Predicting AI Releases Through Side Channels
post by Reworr R (reworr-reworr) · 2025-01-07T19:06:41.584Z · LW · GW · 0 commentsContents
The Core Idea How I Tested This What I Found Limitations Why This Approach Could Still Work Next Steps for Anyone Interested None No comments
I recently explored whether we could predict major AI releases by analyzing the Twitter activity of OpenAI's red team members. While the results weren't conclusive, I wanted to share this approach in case it inspires others to develop it further.
The Core Idea
The idea came from side-channel analysis - a technique where you gather information about a system by looking at indirect signals rather than the system itself. Think tracking factory electricity usage to estimate production volumes, or stealing an LLM’s softmax layer through logprobs.
When OpenAI prepares to release a new AI model, their red team (safety and robustness testers) gets access to it a few weeks before launch.
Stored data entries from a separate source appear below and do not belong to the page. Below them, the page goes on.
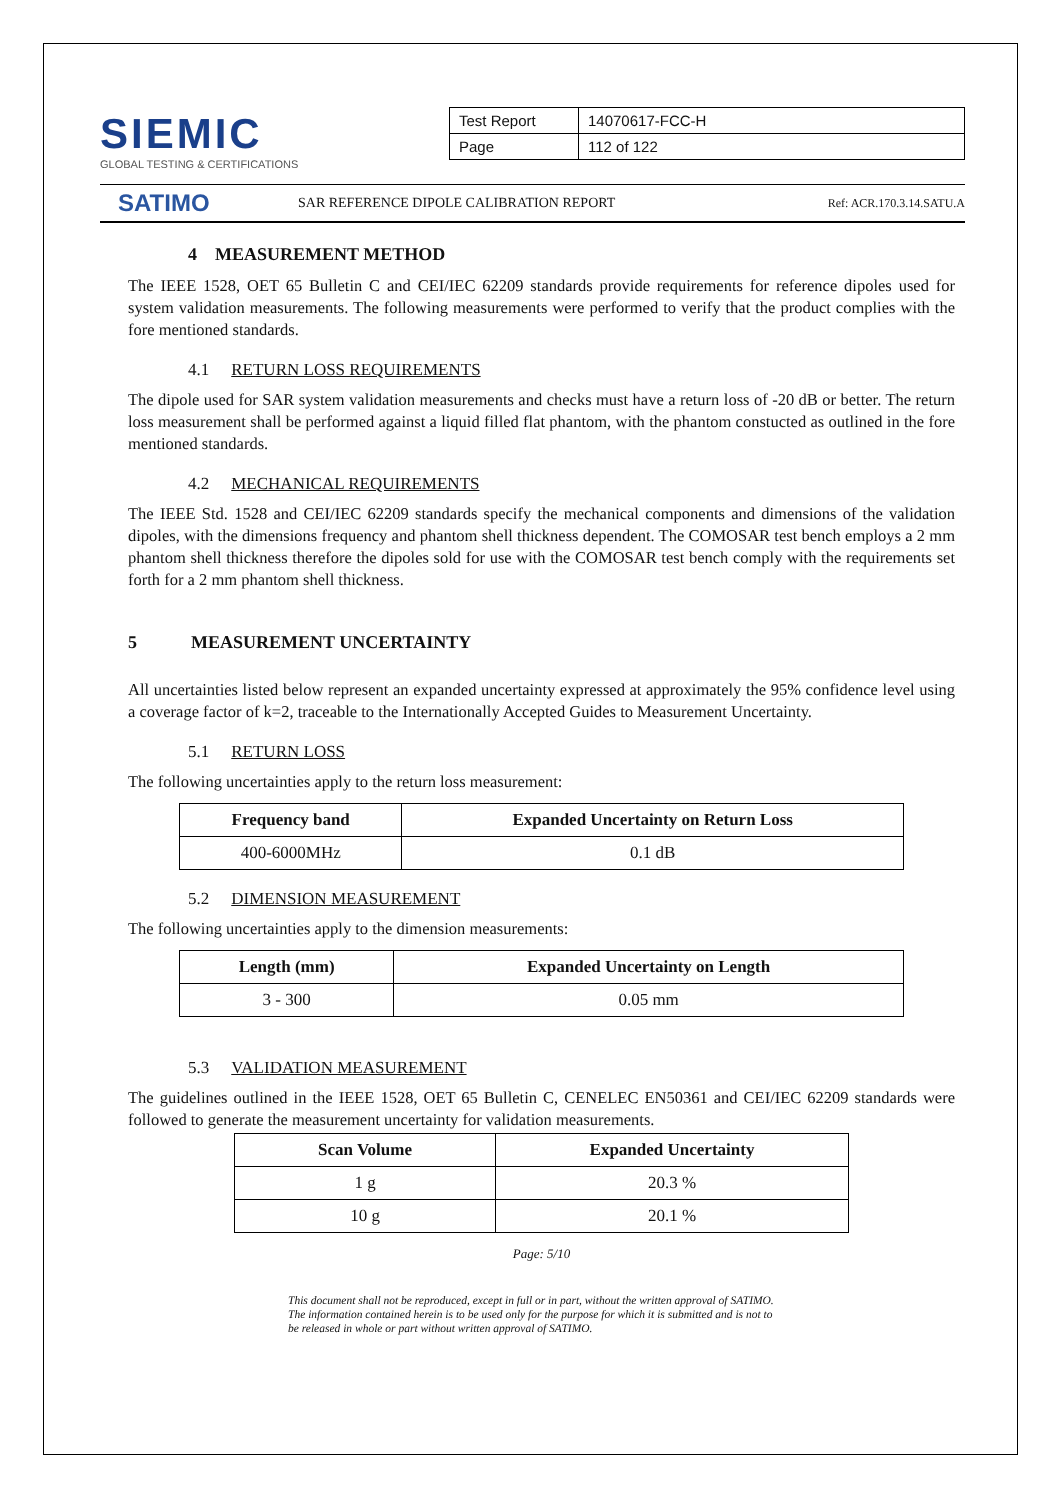SIEMIC
GLOBAL TESTING & CERTIFICATIONS
| Test Report | 14070617-FCC-H |
| Page | 112 of 122 |
SATIMO
SAR REFERENCE DIPOLE CALIBRATION REPORT
Ref: ACR.170.3.14.SATU.A
4 MEASUREMENT METHOD
The IEEE 1528, OET 65 Bulletin C and CEI/IEC 62209 standards provide requirements for reference dipoles used for system validation measurements. The following measurements were performed to verify that the product complies with the fore mentioned standards.
4.1 RETURN LOSS REQUIREMENTS
The dipole used for SAR system validation measurements and checks must have a return loss of -20 dB or better. The return loss measurement shall be performed against a liquid filled flat phantom, with the phantom constucted as outlined in the fore mentioned standards.
4.2 MECHANICAL REQUIREMENTS
The IEEE Std. 1528 and CEI/IEC 62209 standards specify the mechanical components and dimensions of the validation dipoles, with the dimensions frequency and phantom shell thickness dependent. The COMOSAR test bench employs a 2 mm phantom shell thickness therefore the dipoles sold for use with the COMOSAR test bench comply with the requirements set forth for a 2 mm phantom shell thickness.
5 MEASUREMENT UNCERTAINTY
All uncertainties listed below represent an expanded uncertainty expressed at approximately the 95% confidence level using a coverage factor of k=2, traceable to the Internationally Accepted Guides to Measurement Uncertainty.
5.1 RETURN LOSS
The following uncertainties apply to the return loss measurement:
| Frequency band | Expanded Uncertainty on Return Loss |
| --- | --- |
| 400-6000MHz | 0.1 dB |
5.2 DIMENSION MEASUREMENT
The following uncertainties apply to the dimension measurements:
| Length (mm) | Expanded Uncertainty on Length |
| --- | --- |
| 3 - 300 | 0.05 mm |
5.3 VALIDATION MEASUREMENT
The guidelines outlined in the IEEE 1528, OET 65 Bulletin C, CENELEC EN50361 and CEI/IEC 62209 standards were followed to generate the measurement uncertainty for validation measurements.
| Scan Volume | Expanded Uncertainty |
| --- | --- |
| 1 g | 20.3 % |
| 10 g | 20.1 % |
Page: 5/10
This document shall not be reproduced, except in full or in part, without the written approval of SATIMO.
The information contained herein is to be used only for the purpose for which it is submitted and is not to
be released in whole or part without written approval of SATIMO.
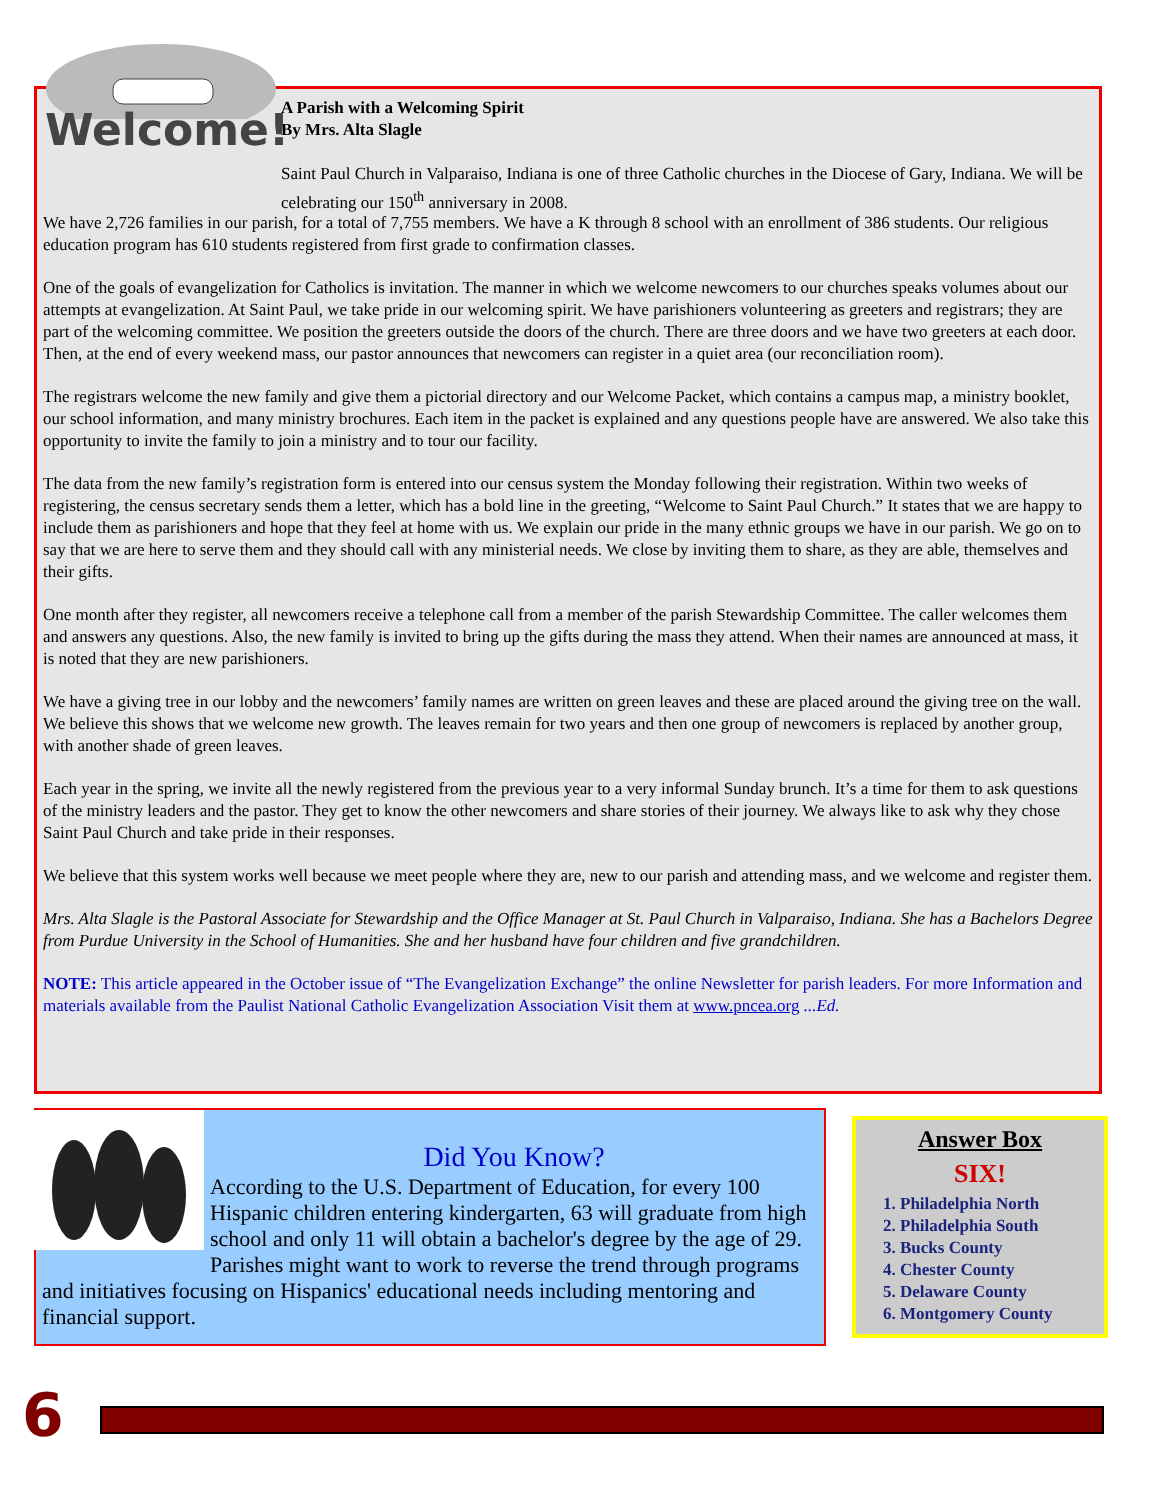Welcome!
A Parish with a Welcoming Spirit
By Mrs. Alta Slagle
Saint Paul Church in Valparaiso, Indiana is one of three Catholic churches in the Diocese of Gary, Indiana. We will be celebrating our 150<sup>th</sup> anniversary in 2008.
We have 2,726 families in our parish, for a total of 7,755 members. We have a K through 8 school with an enrollment of 386 students. Our religious education program has 610 students registered from first grade to confirmation classes.
One of the goals of evangelization for Catholics is invitation. The manner in which we welcome newcomers to our churches speaks volumes about our attempts at evangelization. At Saint Paul, we take pride in our welcoming spirit. We have parishioners volunteering as greeters and registrars; they are part of the welcoming committee. We position the greeters outside the doors of the church. There are three doors and we have two greeters at each door. Then, at the end of every weekend mass, our pastor announces that newcomers can register in a quiet area (our reconciliation room).
The registrars welcome the new family and give them a pictorial directory and our Welcome Packet, which contains a campus map, a ministry booklet, our school information, and many ministry brochures. Each item in the packet is explained and any questions people have are answered. We also take this opportunity to invite the family to join a ministry and to tour our facility.
The data from the new family’s registration form is entered into our census system the Monday following their registration. Within two weeks of registering, the census secretary sends them a letter, which has a bold line in the greeting, “Welcome to Saint Paul Church.” It states that we are happy to include them as parishioners and hope that they feel at home with us. We explain our pride in the many ethnic groups we have in our parish. We go on to say that we are here to serve them and they should call with any ministerial needs. We close by inviting them to share, as they are able, themselves and their gifts.
One month after they register, all newcomers receive a telephone call from a member of the parish Stewardship Committee. The caller welcomes them and answers any questions. Also, the new family is invited to bring up the gifts during the mass they attend. When their names are announced at mass, it is noted that they are new parishioners.
We have a giving tree in our lobby and the newcomers’ family names are written on green leaves and these are placed around the giving tree on the wall. We believe this shows that we welcome new growth. The leaves remain for two years and then one group of newcomers is replaced by another group, with another shade of green leaves.
Each year in the spring, we invite all the newly registered from the previous year to a very informal Sunday brunch. It’s a time for them to ask questions of the ministry leaders and the pastor. They get to know the other newcomers and share stories of their journey. We always like to ask why they chose Saint Paul Church and take pride in their responses.
We believe that this system works well because we meet people where they are, new to our parish and attending mass, and we welcome and register them.
Mrs. Alta Slagle is the Pastoral Associate for Stewardship and the Office Manager at St. Paul Church in Valparaiso, Indiana. She has a Bachelors Degree from Purdue University in the School of Humanities. She and her husband have four children and five grandchildren.
NOTE: This article appeared in the October issue of “The Evangelization Exchange” the online Newsletter for parish leaders. For more Information and materials available from the Paulist National Catholic Evangelization Association Visit them at www.pncea.org ...Ed.
Did You Know?
According to the U.S. Department of Education, for every 100 Hispanic children entering kindergarten, 63 will graduate from high school and only 11 will obtain a bachelor's degree by the age of 29. Parishes might want to work to reverse the trend through programs and initiatives focusing on Hispanics' educational needs including mentoring and financial support.
Answer Box
SIX!
1. Philadelphia North
2. Philadelphia South
3. Bucks County
4. Chester County
5. Delaware County
6. Montgomery County
6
I hypothesized these intense testing periods might reduce red teamers' social media activity, creating a detectable pattern before releases.
How I Tested This
- Identified ~30 red team members from OpenAI's system cards
- Scraped their Twitter timelines
- Analyzed activity patterns around known model release dates
What I Found
The data showed a slight dip in Twitter activity before launches, but the signal was too weak to be reliable.
Limitations
Two main factors prevented more definitive results:
- Small sample size (only ~30 accounts). To get more statistical power, we’d need to look at more employees or additional side channels.
- Twitter API restrictions that limited data collection. To get more timeline data, you’ll need to find a Twitter dump.
Why This Approach Could Still Work
Despite inconclusive results, this method of tracking "side-channel signals" - indirect indicators like social media patterns, GitHub commits, or hiring changes - could prove valuable with refinements. Similar approaches have worked in other fields.
Next Steps for Anyone Interested
If you'd like to build on this idea, consider:
- Expanding to other/larger companies (Google, Meta)
- Exploring different indicators beyond Twitter
- Developing ways to aggregate multiple weak signals
I won't be continuing this research myself, but I hope sharing these preliminary findings helps someone else take this idea further.
Reworr works as a researcher at Palisade Research. The views expressed here are their own.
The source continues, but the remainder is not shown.